The CDC warns that teen mental health is in 'steep' decline

This past week, the US Centers for Disease Control and Prevention (CDC) indicated that American teenagers are experiencing a steep decline in mental health in response to the COVID-19 pandemic and covid lockdown protocols.

“These data echo a cry for help,” Dr. Debra Houry, the CDC’s acting principal deputy director, said in a statement. “The COVID-19 pandemic has created traumatic stressors that have the potential to further erode students’ mental wellbeing.”

The Washington Post reported that the CDC’s new findings draw on a survey of a nationally representative sample of 7,700 teens conducted in the first six months of 2021.

The survey emphasized collecting data during students’ “first full pandemic school year.”

Students were questioned on a range of topics that included questions on their mental health, drug use, whether they encountered violence at home or school, and if they encountered racism.

The study suggested that whereas young people were sparred “the brunt of the virus” since they were statistically far less likely to fall ill, experience serious symptoms, or die than their older counterparts, they might still “pay a steep price for the pandemic.”

Children are displaying negative side effects of coming of age while “weathering isolation, uncertainty, economic turmoil, and for many, grief,” the Washington Post reported.

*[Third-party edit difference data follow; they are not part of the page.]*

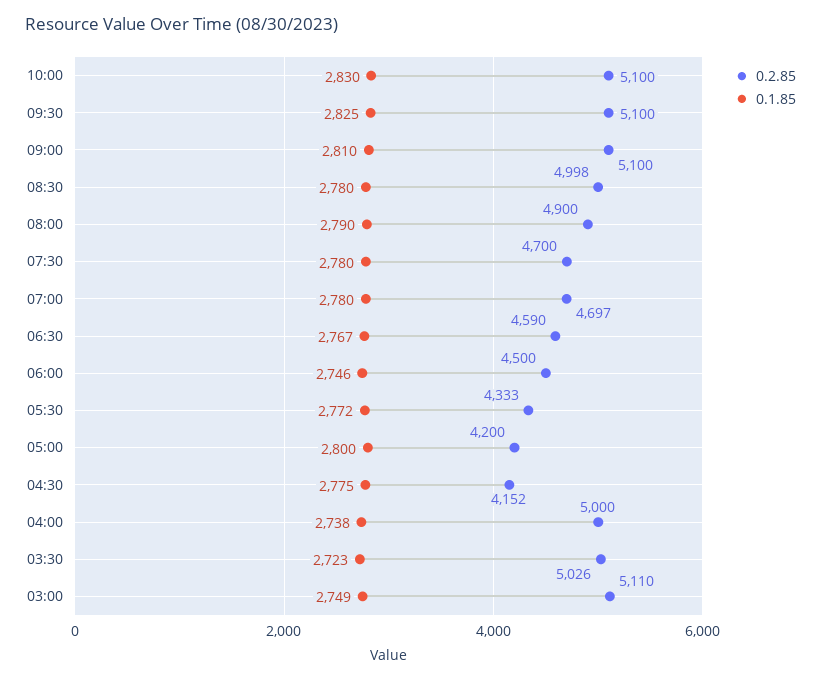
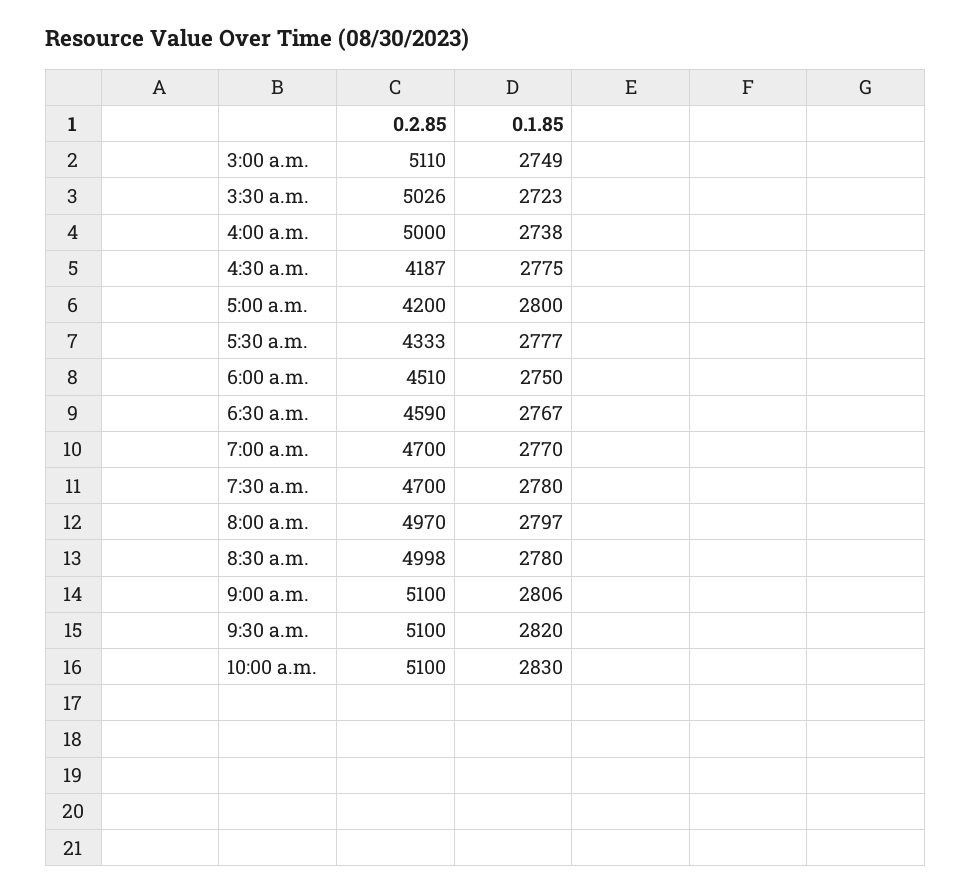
  {
    "0.2.85": {
      "10:00": 5100,
      "09:30": 5100,
      "09:00": 5100,
      "08:30": 4998,
-     "08:00": 4900,
+     "08:00": 4970,
      "07:30": 4700,
-     "07:00": 4697,
+     "07:00": 4700,
      "06:30": 4590,
-     "06:00": 4500,
+     "06:00": 4510,
      "05:30": 4333,
      "05:00": 4200,
-     "04:30": 4152,
+     "04:30": 4187,
      "04:00": 5000,
      "03:30": 5026,
      "03:00": 5110
    },
    "0.1.85": {
      "10:00": 2830,
-     "09:30": 2825,
+     "09:30": 2820,
-     "09:00": 2810,
+     "09:00": 2806,
      "08:30": 2780,
-     "08:00": 2790,
+     "08:00": 2797,
      "07:30": 2780,
-     "07:00": 2780,
+     "07:00": 2770,
      "06:30": 2767,
-     "06:00": 2746,
+     "06:00": 2750,
-     "05:30": 2772,
+     "05:30": 2777,
      "05:00": 2800,
      "04:30": 2775,
      "04:00": 2738,
      "03:30": 2723,
      "03:00": 2749
    }
  }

Implying there is a biological difference between men and women, Kathleen A. Ethier, head of the CDC’s division of adolescent and school health, said the recently concluded survey’s results showed male and female students having vastly different results.

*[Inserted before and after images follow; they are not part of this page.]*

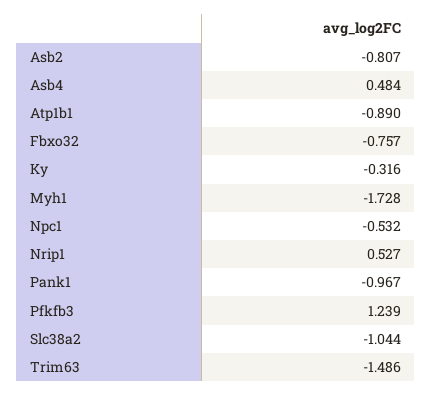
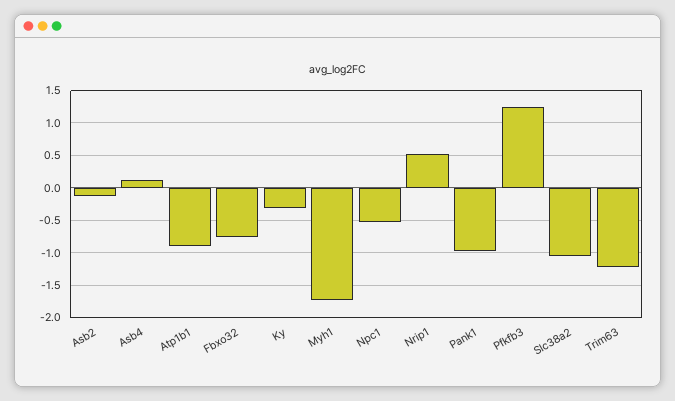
  {
-   "Asb2": -0.807,
+   "Asb2": -0.1,
-   "Asb4": 0.484,
+   "Asb4": 0.1,
    "Atp1b1": -0.89,
    "Fbxo32": -0.757,
    "Ky": -0.316,
    "Myh1": -1.728,
    "Npc1": -0.532,
    "Nrip1": 0.527,
    "Pank1": -0.967,
    "Pfkfb3": 1.239,
    "Slc38a2": -1.044,
-   "Trim63": -1.486
+   "Trim63": -1.2
  }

Reportedly, Ethier said, “Female students are far worse off than their male peers.”

The Washington Post reported that the survey “underscored the vulnerability of certain students, including LGBTQ youth and students who are being treated unfairly because of their race.”

Ethier said, “All students were impacted by the pandemic, but not all students were impacted equally.”

This survey’s findings are not the first-time medical officials noted their concerns about a growing mental health crisis among America’s teenagers.

This past October, the American Academy of Pediatrics declared a “national emergency in child and adolescent mental health,” and said that its members were “caring for young people with soaring rates of depression, anxiety, trauma, loneliness, and suicidality that will have lasting impacts on them, their families, and their communities.”

In December, Surgeon General Vivek H. Murthy said, “The pandemic era’s unfathomable number of deaths, pervasive sense of fear, economic instability, and forced physical distancing from loved ones, friends, and communities have exacerbated the unprecedented stresses young people already faced.”